It stated: “Brian played a huge role in our only Highland League championship success in season 1975/76 as a regular in manager Innes MacDonald's team.

“Indeed, he was one of Innes's first signings as manager when he joined the club in the summer of 1973 and after two years of steady improvement, the County team was ready for a tilt at the championship ahead of the 1975/76 season.”

In the opening game, he scored the only goal in a 1-0 away win against Ross County and also scored two goals in a crucial 5-3 away win over league leaders, Caledonian on October 18.

After playing in the Inverness Cup final when Nairn County lost in a 3-2 extra time defeat to Inverness Thistle, he then missed out on a championship-winning playoff against Fraserburgh in bizarre circumstances after moving to Jersey for work.

The post relates: “Despite frantic attempts by Innes MacDonald and others to track down Brian, including going through the Jersey Police, it was not to be and the team went into the match without him, eventually taking the title home thanks to goals from Alex Gordon and an extra time winner by Peter Robertson.

“Brian was back in the area in time for the next season, though, and any disappointment in missing out on the playoff match was put to one side as he captained us to our next trophy success.

“Not only did he lead the team out on the night of the 1977 Inverness Cup final against Clachnacuddin at Kingsmills on March 16th, Brian struck the opening goal as we went on to take the trophy back to Nairn for the one and only time in a 3-1 win.”
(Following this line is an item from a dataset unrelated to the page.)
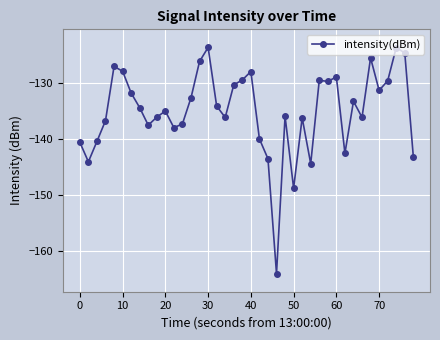

What is the greatest value displayed?

-123.6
Following a six-year association with Nairn County, he transferred to Caledonian in 1979 and later went on to coaching roles in Leeds, Barnsley and New Zealand.

Former colleague and friend Raymond MacKintosh, who had moved to New Zealand to coach football in 1987, recalled his former colleague also moving there in 2004.
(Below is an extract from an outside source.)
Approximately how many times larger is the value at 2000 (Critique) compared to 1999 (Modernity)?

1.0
“We both kept in touch with each other during that time and visited each other on several occasions,” he said.

“On my last visit to him, he insisted in giving me three brand new footballs to take back and give to my three daughters who all play football.”

He said Mr Derby would do anything for his family and gave the best he could.

“Brian was a generous, kind and loving man and an excellent football player and coach,” he said.

“I had the privilege of both playing with Brian at Inverness Caledonian FC and playing against Brian at Nairn County FC.

“Consistency was a cornerstone of Brian’s football career. Consistent, reliable, dependable, trustworthy and honest, he was one of our best performers when it mattered most.

“Brian was also a terrific coach. Leadership is about making others better as a result of your presence and making sure that impact lasts forever.

“A great coach is hard to find but impossible to forget. This was Brian.

“Let us remember the laughter, love and joy he brought in tour life.

“May these memories continue to inspire and uplift us as we navigate this without him.”

Others posting tributes online included Donald Wilson who recalled his other interests.

“Brian was also a very talented musician singing in a local band with George Macleod and Scottie McPherson,” he said. “On occasions, he took his guitar out at the Canteen and gave a song to team mates.”

Ian Finlayson reflected: “A legend and now immortal. Thank you Brian for what you and your teammates did for our club. Never forgotten”.

Richard Konczak said: “Not only was Brian a brilliant footballer but he was the team joker, minstrel and a wonderful friend to us all.”